One or two days to get the setup right. And bam! The results were amazing! With as little as five dimensions, we could usually get beyond 60% of the space explained! And we could even see some patterns emerge in some dimensions! Below are the firsts results I found back.


Then I was like a kid who got a new toy to play with. This was a new way to understand what was going on inside the program. From the year of working on the RL project, I felt like there was more potential in applying this technique to the fitness function of fuzzers. There might not be so much margin of improvement in fuzzers’ scheduling after it was researched so much.
But then, dimensionality reduction was a nice shiny new toy, but it had a drawback: it is so expensive to compute! So I needed to optimize the PCA (Principal Component Analysis), the way dimensionality reduction is usually implemented. Otherwise, it would not work for fuzzers. I was back in the exciting phase of the project beginning. Trying to come up with a new algorithm.
I got a little lost in the linear algebra. I studied it a little in my first years at university, but now I needed to really get into it if I wanted to make changes to the PCA algorithm. That’s where Soomin came to my rescue! With his help we could eventually succeed in optimizing the algorithm ended up in the “Dynamic PCA” (I let you read the paper learn more about this 😉) [2].

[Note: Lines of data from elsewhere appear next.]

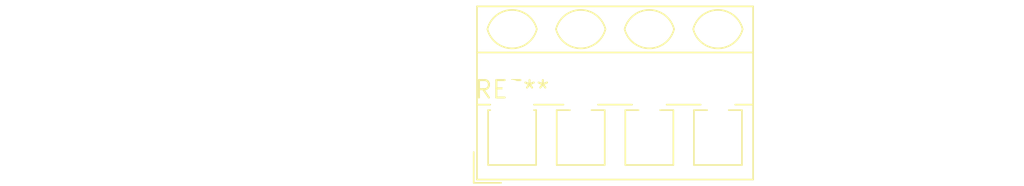
<source format=kicad_pcb>
(kicad_pcb (version 20240108) (generator pcbnew)

  (general
    (thickness 1.6)
  )

  (paper "A4")
  (layers
    (0 "F.Cu" signal)
    (31 "B.Cu" signal)
    (32 "B.Adhes" user "B.Adhesive")
    (33 "F.Adhes" user "F.Adhesive")
    (34 "B.Paste" user)
    (35 "F.Paste" user)
    (36 "B.SilkS" user "B.Silkscreen")
    (37 "F.SilkS" user "F.Silkscreen")
    (38 "B.Mask" user)
    (39 "F.Mask" user)
    (40 "Dwgs.User" user "User.Drawings")
    (41 "Cmts.User" user "User.Comments")
    (42 "Eco1.User" user "User.Eco1")
    (43 "Eco2.User" user "User.Eco2")
    (44 "Edge.Cuts" user)
    (45 "Margin" user)
    (46 "B.CrtYd" user "B.Courtyard")
    (47 "F.CrtYd" user "F.Courtyard")
    (48 "B.Fab" user)
    (49 "F.Fab" user)
    (50 "User.1" user)
    (51 "User.2" user)
    (52 "User.3" user)
    (53 "User.4" user)
    (54 "User.5" user)
    (55 "User.6" user)
    (56 "User.7" user)
    (57 "User.8" user)
    (58 "User.9" user)
  )

  (setup
    (pad_to_mask_clearance 0)
    (pcbplotparams
      (layerselection 0x00010fc_ffffffff)
      (plot_on_all_layers_selection 0x0000000_00000000)
      (disableapertmacros false)
      (usegerberextensions false)
      (usegerberattributes false)
      (usegerberadvancedattributes false)
      (creategerberjobfile false)
      (dashed_line_dash_ratio 12.000000)
      (dashed_line_gap_ratio 3.000000)
      (svgprecision 4)
      (plotframeref false)
      (viasonmask false)
      (mode 1)
      (useauxorigin false)
      (hpglpennumber 1)
      (hpglpenspeed 20)
      (hpglpendiameter 15.000000)
      (dxfpolygonmode false)
      (dxfimperialunits false)
      (dxfusepcbnewfont false)
      (psnegative false)
      (psa4output false)
      (plotreference false)
      (plotvalue false)
      (plotinvisibletext false)
      (sketchpadsonfab false)
      (subtractmaskfromsilk false)
      (outputformat 1)
      (mirror false)
      (drillshape 1)
      (scaleselection 1)
      (outputdirectory "")
    )
  )

  (net 0 "")

  (footprint "TerminalBlock_MetzConnect_Type205_RT04504UBLC_1x04_P5.00mm_45Degree" (layer "F.Cu") (at 0 0))

)

</source>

From there, we had to scale the experiment and had some other experiments problem. The results were good, so we kept feeling positive. The last line towards submission is always a lot of work. We had to make sure all experiments were statistically significant. Many re-written drafts of the paper so that it is as easily understandable as possible. Nevertheless, although somewhat stressful, this last line made me less anxious because there was less uncertainty on whether or not we could make it. You just got to put up the work. A couple of short nights at the end; Submitting successive updates five minutes before the deadline. And finally we reached the end!
The time after submission is always a little weird. Suddenly, the tension relaxes, but you are still thinking of this work which is currently being judged. We were luckly enough to have great reviewers with good comments on how to improve the paper. So the paper got accepted at its first submission 🎉.
Conclusion
I learned many lessons in this journey. Do not get too stuck on your idea. Perseverance is important, but you need to know when to cut your losses short on move on. Turn the page and pivot. The best way to prepare yourself for this challenge is to chose the good people to surround yourself with.
[1] Scheduling Black-box Mutational Fuzzing, CCS 2013
[2] Ankou: Guiding Grey-box Fuzzing towards Combinatorial Difference, ICSE 2020
* There is a translated version of this article for Korean.